Grant and Oladipo each went the extra mile to go from unheralded high school players to big-time college stars to NBA first round picks. They have become testimonials for Jones to cite to the young players he coaches today.

"It makes it easier for someone to listen to you, but let's be honest, kids are funny. You can say the No. 1 pick in the draft [Markelle Fultz] didn't play varsity until he was a junior, the No. 2 pick in the 2013 draft [Oladipo] didn't start on varsity until his senior year," Jones said. 

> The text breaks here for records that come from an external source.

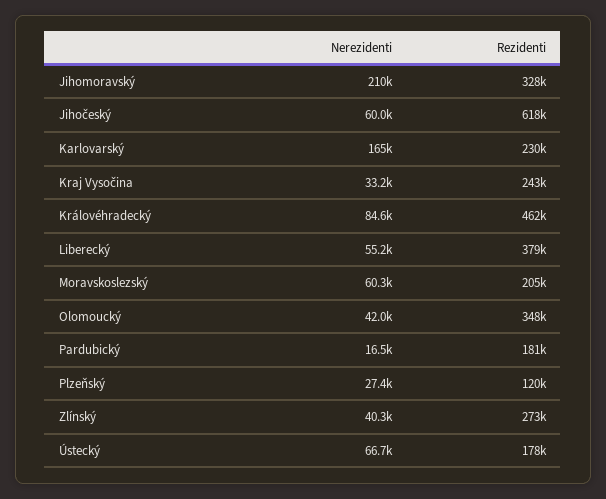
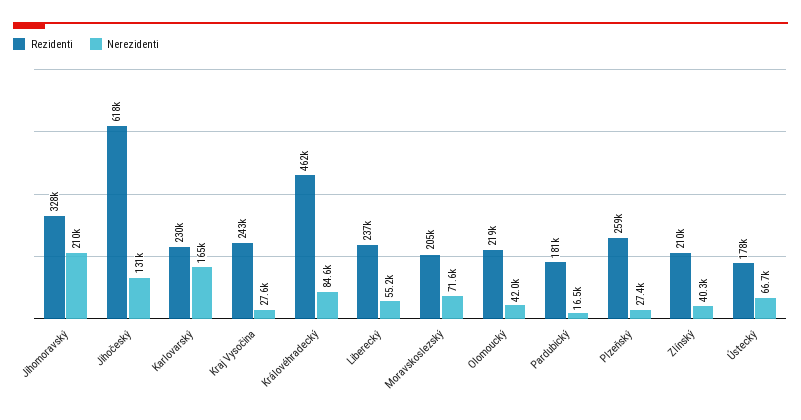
  {
    "Nerezidenti": {
      "Jihomoravský": 210000,
-     "Jihočeský": 60000,
+     "Jihočeský": 131000,
      "Karlovarský": 165000,
-     "Kraj Vysočina": 33200,
+     "Kraj Vysočina": 27600,
      "Královéhradecký": 84600,
      "Liberecký": 55200,
-     "Moravskoslezský": 60300,
+     "Moravskoslezský": 71600,
      "Olomoucký": 42000,
      "Pardubický": 16500,
      "Plzeňský": 27400,
      "Zlínský": 40300,
      "Ústecký": 66700
    },
    "Rezidenti": {
      "Jihomoravský": 328000,
      "Jihočeský": 618000,
      "Karlovarský": 230000,
      "Kraj Vysočina": 243000,
      "Královéhradecký": 462000,
-     "Liberecký": 379000,
+     "Liberecký": 237000,
      "Moravskoslezský": 205000,
-     "Olomoucký": 348000,
+     "Olomoucký": 219000,
      "Pardubický": 181000,
-     "Plzeňský": 120000,
+     "Plzeňský": 259000,
-     "Zlínský": 273000,
+     "Zlínský": 210000,
      "Ústecký": 178000
    }
  }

"I can throw those stories out to an eighth grader and he's looking at me like 'yeah, that's cool but I'm ready to play varsity today.' It probably doesn't help as much on the front end, but during the process it helps because when a young man doesn't have immediate success, we can point to those guys."

For those who are willing to put in the time, Grant and Oladipo represent shining examples of what hard work can lead to. Jones believes their success is validation for his program and also the basketball talent in the D.C. area as a whole.

But Jones knows that for this particular duo it also represents something on a more personal level.

"Just their friendship, their partnerhood, their bond together; I've never seen anything like it," Jones said. "I'm so proud to have been able to watch them up close."